Wednesday, July 16, 2014: 6:18 PM
Room: 301
Distributed Paper
Anna DUNÉR , Department of social work, University of Gothenburg, Gothenburg, Sweden
Pär BJÄLKEBRING , University of Gothenburg, Sweden
Boo JOHANSSON , University of Gothenburg, Sweden
The Act on System of Choice (2008) has resulted in increased expectations on the Swedish municipalities to implement customer-choice models in elderly care. Proponents of choice models predict the empowerment of older people as well as improved quality. However, knowledge of the impact of competition, privatisation and choice models on eldery care quality are limited.  Hence, it is uncertain how older people act within customer-choice models, both as regards to how active they are in the situation of choice and as to what extent they base their considerations and choices on available information. It has been showed that older peoples’ choices and decisions within elderly care are not isolated instances, but rather have the character of ongoing processes in which choices are constantly negotiated and renegotiated depending on changing circumstances and priorities. Few older people change their choice of elderly care provider, and if so it is usually because the providing firm ceases. Research also shows that older people who are in most need of care may be so cognitively and/or physically affected that they have great difficulties to act as rational consumers.
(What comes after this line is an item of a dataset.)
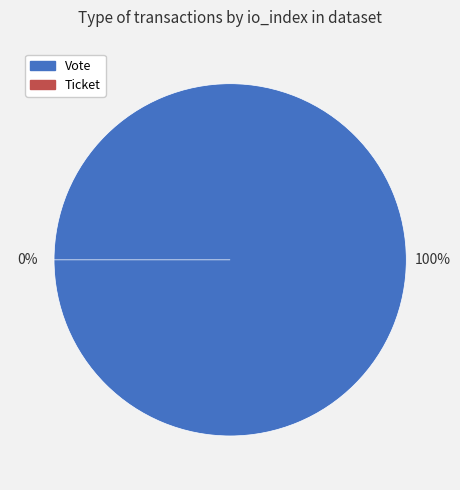

What percentage is the Vote slice, to the nearest percent?

100%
In addition, research show, that rather than acting as willing customers in an elderly care market, older people are trying to accept that they may need help.  The introduction of choice models involves changing roles for older people in need of care, their relatives and local care managers.The aim of this study is to investigate older peoples’ decision making in the Swedish elderly  care context with respect to the grounds and conditions for decisions that contribute to well-being and preserved autonomy. Three municipalities with different models according to older peoples choise and influence in elderly care have been selected for the study. Preliminary results from interviews and participant observations will be presented.